Iceberg also has multiple FileIO implementations, but broadly these can be broken down into two categories as well: HadoopFileIO and native FileIO implementations.

HadoopFileIO provides an adapter layer between any existing Hadoop FileSystem implementation (HDFS, S3, GCS, etc.) and Iceberg’s FileIO API. This means that any storage system that has a Hadoop FileSystem implementation can be used with Iceberg.


It is also possible to provide native Implementations like S3FileIO. But why have a native S3 implementation if S3AFileSystem can be easily adapted? There are a number of advantages:

Contract Behavior: Hadoop FileSystem implementations have strict contract behavior resulting in additional requests (existence checks, deconflict directories and paths, etc.) which add overhead and complexity.
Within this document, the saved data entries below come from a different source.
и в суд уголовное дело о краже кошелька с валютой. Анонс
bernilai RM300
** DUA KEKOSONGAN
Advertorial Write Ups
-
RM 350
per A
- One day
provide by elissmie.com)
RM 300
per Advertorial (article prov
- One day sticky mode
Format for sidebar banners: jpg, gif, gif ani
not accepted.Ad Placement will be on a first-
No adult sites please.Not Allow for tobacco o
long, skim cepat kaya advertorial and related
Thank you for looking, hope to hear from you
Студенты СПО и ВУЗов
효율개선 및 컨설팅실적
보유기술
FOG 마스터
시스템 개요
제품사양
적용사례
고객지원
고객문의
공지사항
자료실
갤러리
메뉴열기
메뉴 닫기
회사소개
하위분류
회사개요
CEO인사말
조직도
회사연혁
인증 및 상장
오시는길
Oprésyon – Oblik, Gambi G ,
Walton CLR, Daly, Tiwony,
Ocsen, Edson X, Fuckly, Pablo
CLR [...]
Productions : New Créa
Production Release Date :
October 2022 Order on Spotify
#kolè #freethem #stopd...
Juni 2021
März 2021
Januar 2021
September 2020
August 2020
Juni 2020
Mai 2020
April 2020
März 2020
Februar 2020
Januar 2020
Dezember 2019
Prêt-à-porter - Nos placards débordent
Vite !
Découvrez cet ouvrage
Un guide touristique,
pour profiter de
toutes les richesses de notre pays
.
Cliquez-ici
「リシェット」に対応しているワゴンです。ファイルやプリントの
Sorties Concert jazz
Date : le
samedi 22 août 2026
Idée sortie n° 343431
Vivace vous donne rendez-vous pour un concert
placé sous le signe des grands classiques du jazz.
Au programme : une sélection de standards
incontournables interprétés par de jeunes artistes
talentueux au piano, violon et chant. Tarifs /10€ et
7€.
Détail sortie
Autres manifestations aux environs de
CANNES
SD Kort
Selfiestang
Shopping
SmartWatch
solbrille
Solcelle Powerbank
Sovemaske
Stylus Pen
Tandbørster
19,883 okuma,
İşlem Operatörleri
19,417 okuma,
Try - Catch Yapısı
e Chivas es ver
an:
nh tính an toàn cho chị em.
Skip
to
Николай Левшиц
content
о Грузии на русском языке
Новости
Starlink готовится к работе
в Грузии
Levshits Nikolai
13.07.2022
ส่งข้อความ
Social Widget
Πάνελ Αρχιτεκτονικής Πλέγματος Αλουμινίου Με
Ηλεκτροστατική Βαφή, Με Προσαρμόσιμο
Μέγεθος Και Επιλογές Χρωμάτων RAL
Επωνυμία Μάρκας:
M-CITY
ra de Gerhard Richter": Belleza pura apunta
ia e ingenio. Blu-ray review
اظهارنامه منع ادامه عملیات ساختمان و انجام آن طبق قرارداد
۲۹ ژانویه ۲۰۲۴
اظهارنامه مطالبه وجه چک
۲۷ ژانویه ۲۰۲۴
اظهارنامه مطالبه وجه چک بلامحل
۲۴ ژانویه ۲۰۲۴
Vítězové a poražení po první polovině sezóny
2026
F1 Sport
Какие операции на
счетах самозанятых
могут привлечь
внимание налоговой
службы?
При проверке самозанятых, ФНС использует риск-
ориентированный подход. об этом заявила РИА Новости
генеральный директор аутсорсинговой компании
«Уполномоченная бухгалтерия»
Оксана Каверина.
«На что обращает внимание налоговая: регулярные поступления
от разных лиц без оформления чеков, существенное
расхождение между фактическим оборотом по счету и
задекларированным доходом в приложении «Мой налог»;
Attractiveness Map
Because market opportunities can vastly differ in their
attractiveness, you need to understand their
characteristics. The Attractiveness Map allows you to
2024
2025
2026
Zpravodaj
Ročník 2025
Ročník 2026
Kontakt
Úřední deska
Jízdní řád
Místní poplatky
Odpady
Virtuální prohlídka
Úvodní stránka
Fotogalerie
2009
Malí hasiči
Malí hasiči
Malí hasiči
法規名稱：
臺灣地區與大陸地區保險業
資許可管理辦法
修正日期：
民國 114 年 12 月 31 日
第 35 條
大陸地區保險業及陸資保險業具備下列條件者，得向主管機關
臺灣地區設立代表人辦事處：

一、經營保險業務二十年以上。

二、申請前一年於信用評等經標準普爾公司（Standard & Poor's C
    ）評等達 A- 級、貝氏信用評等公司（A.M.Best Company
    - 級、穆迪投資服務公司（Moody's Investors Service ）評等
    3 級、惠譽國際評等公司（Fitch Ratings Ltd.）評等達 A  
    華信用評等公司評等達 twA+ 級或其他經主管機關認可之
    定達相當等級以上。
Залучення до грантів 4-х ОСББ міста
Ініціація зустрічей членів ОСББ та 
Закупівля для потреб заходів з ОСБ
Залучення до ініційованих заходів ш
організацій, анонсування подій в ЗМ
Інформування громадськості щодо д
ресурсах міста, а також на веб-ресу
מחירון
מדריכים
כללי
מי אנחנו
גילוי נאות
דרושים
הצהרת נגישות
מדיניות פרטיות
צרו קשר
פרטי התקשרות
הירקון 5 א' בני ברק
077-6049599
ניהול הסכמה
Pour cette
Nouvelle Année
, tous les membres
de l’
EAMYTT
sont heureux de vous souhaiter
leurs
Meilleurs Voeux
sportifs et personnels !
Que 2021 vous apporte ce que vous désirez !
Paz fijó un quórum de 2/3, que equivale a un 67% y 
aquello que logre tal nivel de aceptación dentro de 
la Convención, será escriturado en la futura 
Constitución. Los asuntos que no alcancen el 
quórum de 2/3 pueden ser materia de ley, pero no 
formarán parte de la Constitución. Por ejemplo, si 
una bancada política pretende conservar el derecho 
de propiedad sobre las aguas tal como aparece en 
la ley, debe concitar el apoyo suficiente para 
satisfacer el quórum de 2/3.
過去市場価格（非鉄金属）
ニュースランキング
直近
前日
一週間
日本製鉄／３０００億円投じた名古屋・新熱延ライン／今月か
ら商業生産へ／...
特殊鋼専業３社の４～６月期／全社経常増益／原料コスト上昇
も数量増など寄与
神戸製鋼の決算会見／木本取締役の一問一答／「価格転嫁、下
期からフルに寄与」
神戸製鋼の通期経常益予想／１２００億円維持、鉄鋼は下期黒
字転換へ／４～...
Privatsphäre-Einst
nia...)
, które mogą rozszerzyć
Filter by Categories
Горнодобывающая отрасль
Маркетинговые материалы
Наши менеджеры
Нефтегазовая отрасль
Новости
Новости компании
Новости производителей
Iceberg uses fully addressable and unique paths which avoids additional complexity.

Optimized Uploads: S3FileIO optimizes for storage/memory by progressively uploading data to minimize disk consumption for large tasks and preserves low memory consumption when multiple files are open for output.

S3 Client Customization: the client uses the latest major AWS SDK version (v2) and allows for users to fully customize the client for use with S3 (including any S3 API compatible endpoint).

Serialization Performance: Task processing with HadoopFileIO requires serialization of the Hadoop Configuration, which is quite large and in degenerate cases can slow down processing and result in more overhead than data

Reduced Dependencies: Hadoop FileSystem implementations introduce a large dependency tree and a simplified implementation reduces overall packaging complexity.

These are just some of the examples stemming from the S3 implementation, but recent additions of the GCSFileIO (Google Cloud) and OSSFileIO (Aliyun) allow for similar enhancements. So while there is an easy path to supporting any Hadoop compatible storage layer, FileIO provides a path to store data in any system that can provide basic read/write operations without requiring full file system semantics.

Iceberg FileIO is the Future

FileIO may seem like a really simple concept given the limited scope of the interface. However, what it represents is a fundamentally different way of thinking about the interaction between engines and table formats. Iceberg’s
architecture opens a path forward that eliminates many of the legacy conventions that result in workarounds at the storage interface and brings the focus more directly on the table interface and contracts necessary to provide guarantees at the data set level and above.